14 apr 2013

EINWANDERUNGSPOLITIK - Von Arbeitssuchenden, Empörten und kreativem Prekariat. Die neue italienische Einwanderung nach Berlin

Edith Pichler
                                      
                                             


Wer sind die „neuen“ Einwanderinnen und Einwanderer?
von dr. Edith Pichler

Nach Angaben des italienischen Amtes für Statistik „Istat“ (Istat 2012) wies Italien 2011 seit langem wieder einen negativen Migrationsaldo auf, so hat sich in den letzten 10 Jahren die Zahl der jungen italienischen Auswander_innen mehr als verdoppelt. Unter Ihnen ist auch die Zahl der Personen mit einem universitären Abschluss gestiegen. Ihr Anteil stieg von 11,9% im Jahr 2002 auf 27,6% im Jahr 2011, währenddessen ist im gleichen Zeitraum die Zahl der ausgewanderten Personen mit einem Pflicht-Schulabschluss („Licenza Media“) gesunken. Sie stellen allerdings mit 37,9% immer noch die Mehrheit unter den Auswander_innen (2002 51%). Hohe Mobilität gehört heute zu Europa, und in diesem Kontext bewegen sich auch die „neuen Mobilen“ (Pichler, 2002). Ziele dieser neuen Auswanderung sind - überwiegend nach Einwanderungsgröße - Deutschland, die Schweiz, Großbritannien und Frankreich, die 2011 zusammen 44% der Zuwander_innen ab 25 Jahren aufnahmen. Wenn man die italienischen Emigrant_innen mit einer akademischer Ausbildung berücksichtigt, belegt jedoch Großbritannien, wo 11,9% der Akademiker_innen einwanderten, den ersten Platz, gefolgt von der Schweiz (11,8%), Deutschland (11%) und Frankreich (9,5%) (Istat 2012).

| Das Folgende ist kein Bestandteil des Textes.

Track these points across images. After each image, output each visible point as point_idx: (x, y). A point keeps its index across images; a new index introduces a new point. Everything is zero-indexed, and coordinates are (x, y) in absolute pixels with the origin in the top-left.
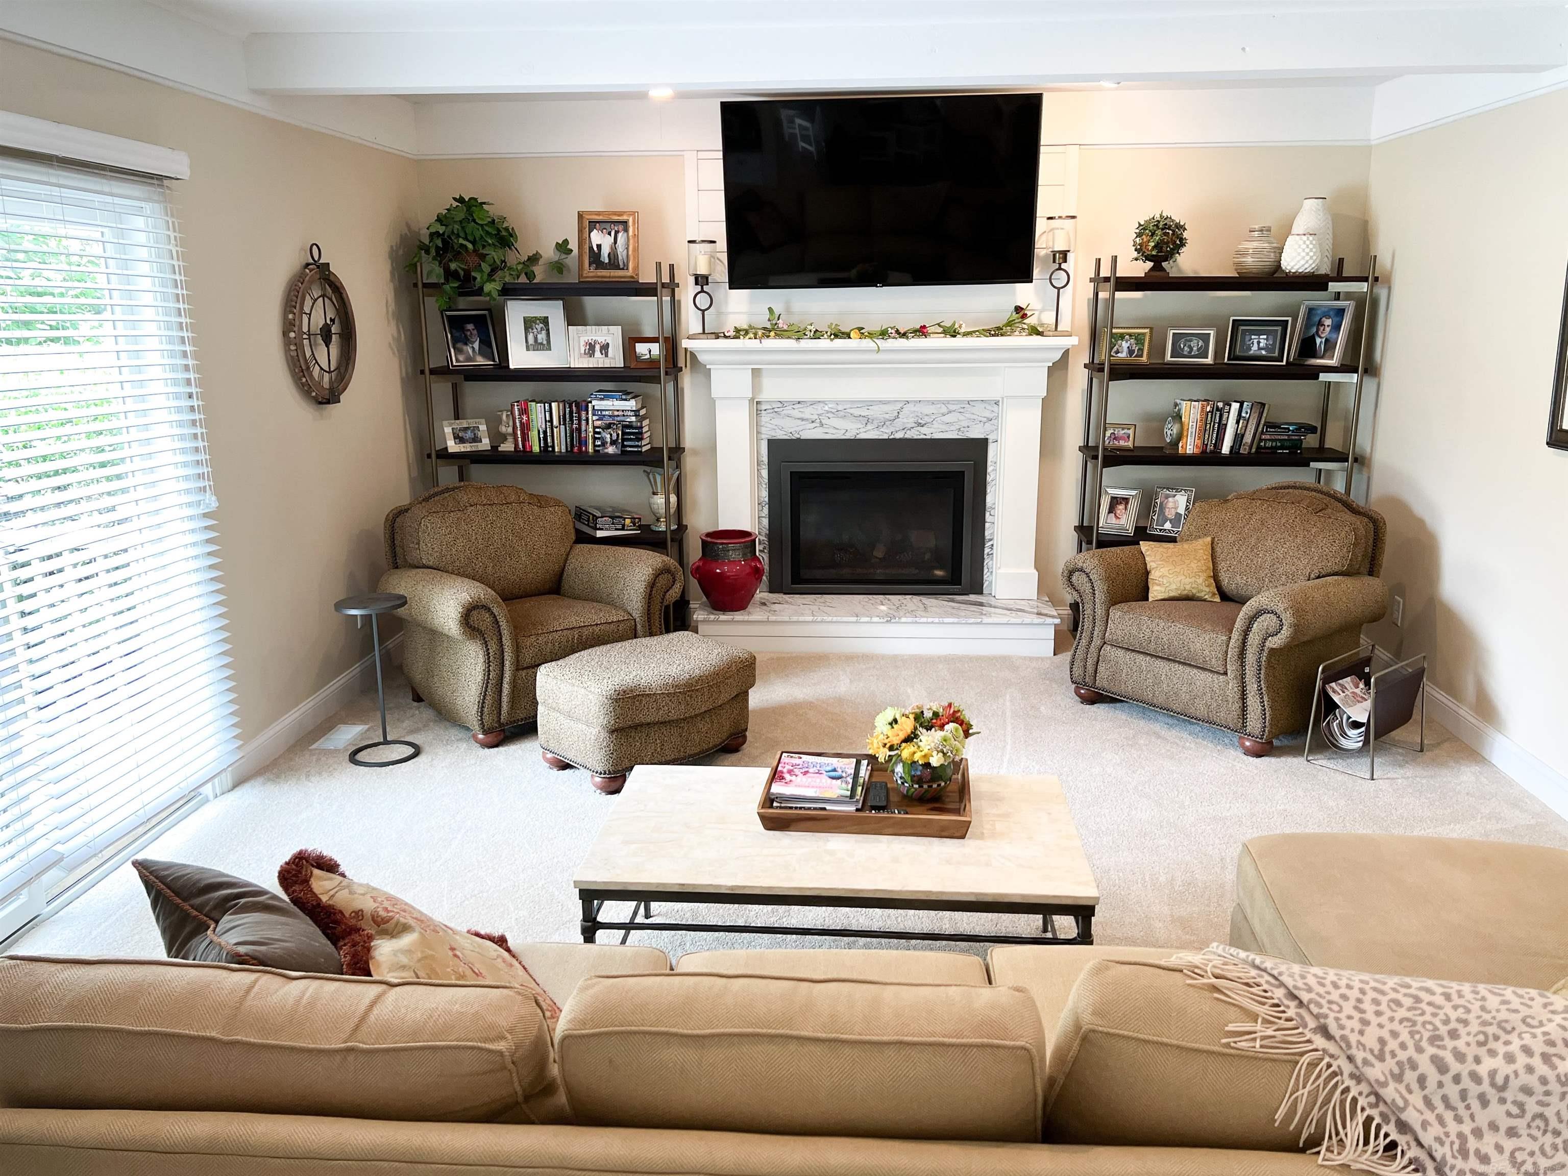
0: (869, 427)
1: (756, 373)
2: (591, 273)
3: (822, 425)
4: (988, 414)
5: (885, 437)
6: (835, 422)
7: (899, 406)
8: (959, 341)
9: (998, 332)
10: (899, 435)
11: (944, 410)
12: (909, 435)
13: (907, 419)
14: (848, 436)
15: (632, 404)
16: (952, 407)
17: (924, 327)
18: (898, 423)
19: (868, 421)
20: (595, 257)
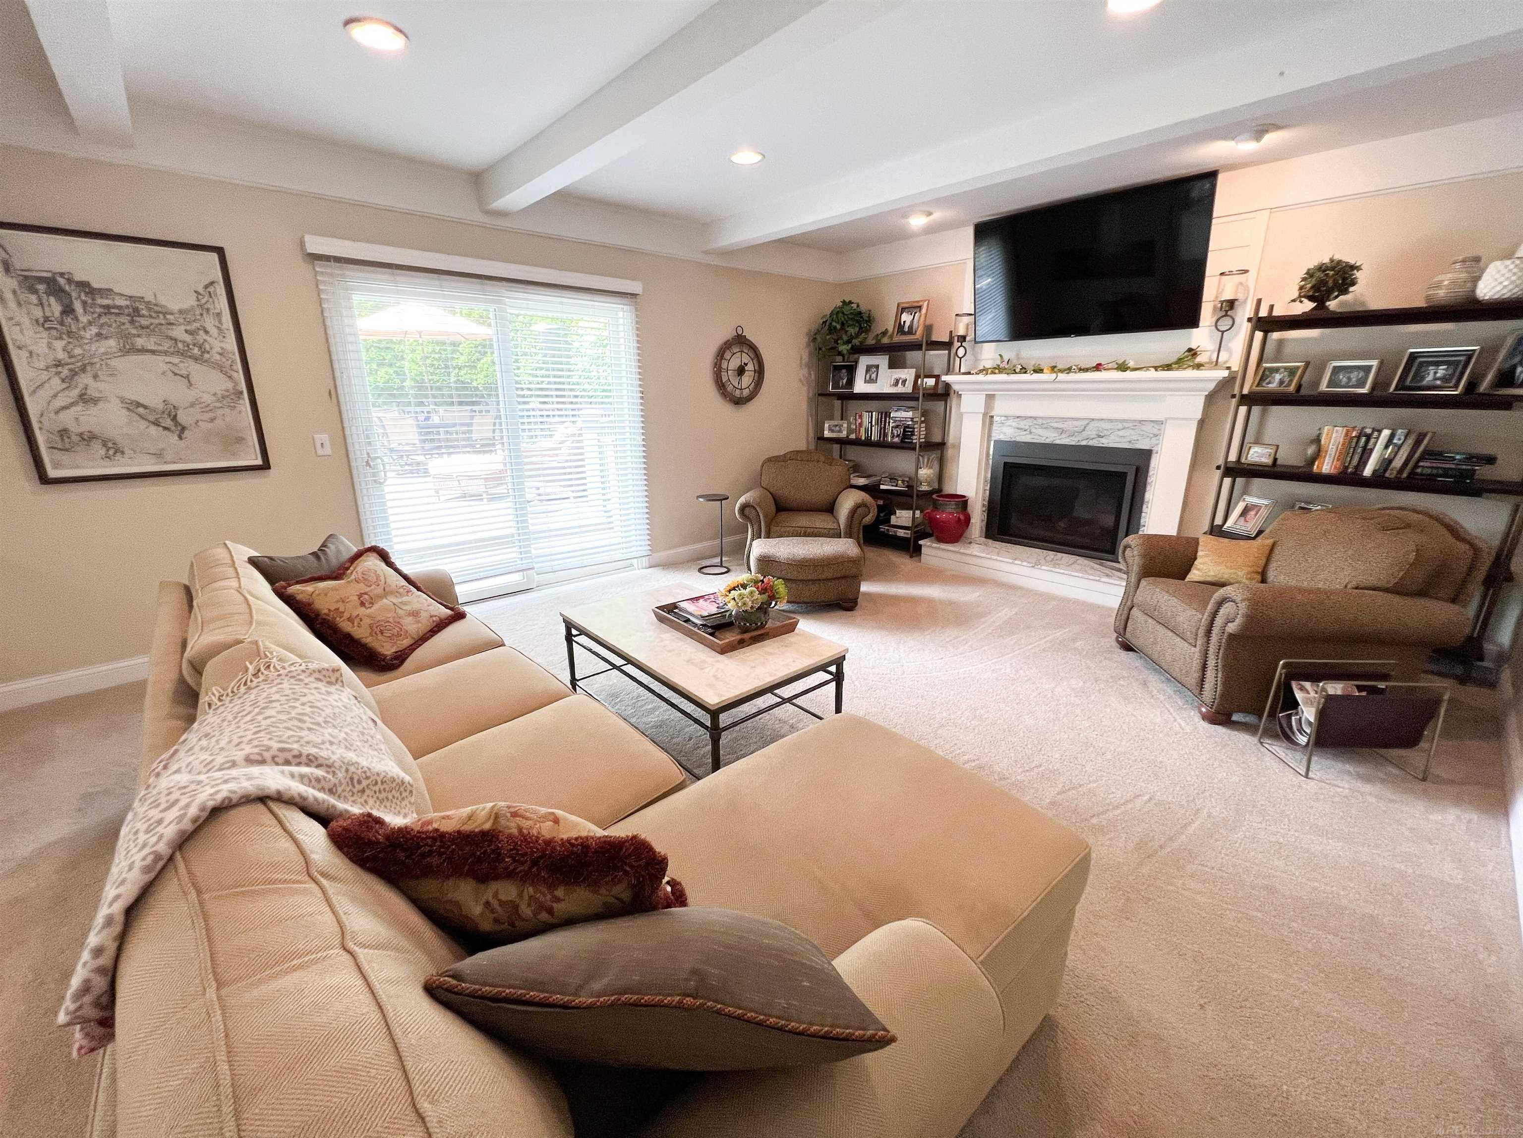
0: (1063, 436)
1: (990, 398)
2: (898, 339)
3: (1031, 433)
4: (1155, 431)
5: (1073, 443)
6: (1040, 431)
7: (1087, 422)
8: (1128, 374)
9: (1168, 367)
10: (1084, 443)
11: (1120, 426)
12: (1091, 443)
13: (1091, 432)
14: (1048, 441)
15: (910, 414)
16: (1126, 425)
17: (1100, 365)
18: (1085, 434)
19: (1063, 431)
20: (900, 328)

Die neuen Zuwander_innen kommen häufig aus den wohlhabenderen Regionen Nord- und Mittelitaliens. Für einige der neuen Mobilen könnte es eine freiwillige Entscheidung sein, z. B. um einem gewissen Provinzialismus zu entkommen. Für andere insbesondere aus den südlichen Regionen stellt die Mobilität aufgrund der mangelnden Chancen im Herkunftsgebiet immer noch eine Art Zwang dar. So ist im Januar 2013 nach Angabe des italienischen statistischen Amtes Istat die Arbeitslosenquote unter den 24jährigen stark angestiegen und lag bei 38,7% - in Süditalien jedoch sogar bei mehr als 50%. (Corriere della Sera vom 1.3.2013)
Bei einer Online-Befragung 2012 des Centro Altreitalia Turin unter Personen, die ab dem Jahr 2000 ausgewandert sind, wurden als Motive der Auswanderung angegeben: Arbeitsuche, Studienzwecke und eine bessere Lebensqualität. Auf die Frage „Warum weggehen?“ stellen die Antworten, so das Centro Altreitalia Turin, eine wahre j´accuse acte gegen Italien dar: Ein Land allo sfascio, das zusammenbricht; ohne Perspektiven, ungerecht, korrupt und ohne einen senso civile, mit dem man sich nicht mehr identifizieren kann. Im Ausland, so die Antworten, findet man stattdessen „Opportunitäten für berufliche, menschliche und individuelle Entfaltung für sich und seine Kinder, und Meritokratie.“ Ähnliche Antworten bekam die Autorin bei ihrer Fallstudie (Pichler, 2011) über junge Mobile in Berlin. Bei allen unterschiedlichen Motiven verbinden fast alle Befragten mit ihrer Entscheidung auszuwandern, die Hoffnung auf eine bessere Zukunft und eine höhere Lebensqualität.
Die neue Mobilität hat nicht nur zu einer ständigen Pluralisierung der italienischen Community in Deutschland im Hinblick auf ihre soziale Zusammensetzung beigetragen. Ebenso zeigt sich eine deutliche Steigerung des Frauenanteils, die auch auf die Veränderungen der Beschäftigungs- bzw. Arbeitsmarktstruktur hinweist. Die italienische Immigration nach Deutschland ist immer noch vorwiegend männlich, jedoch, wie man aus der Graphik des Statistischen Bundesamts unten entnehmen kann, hat sich die Öffnung der Schere zwischen den beiden Geschlechtern in den letzten Jahren verringert.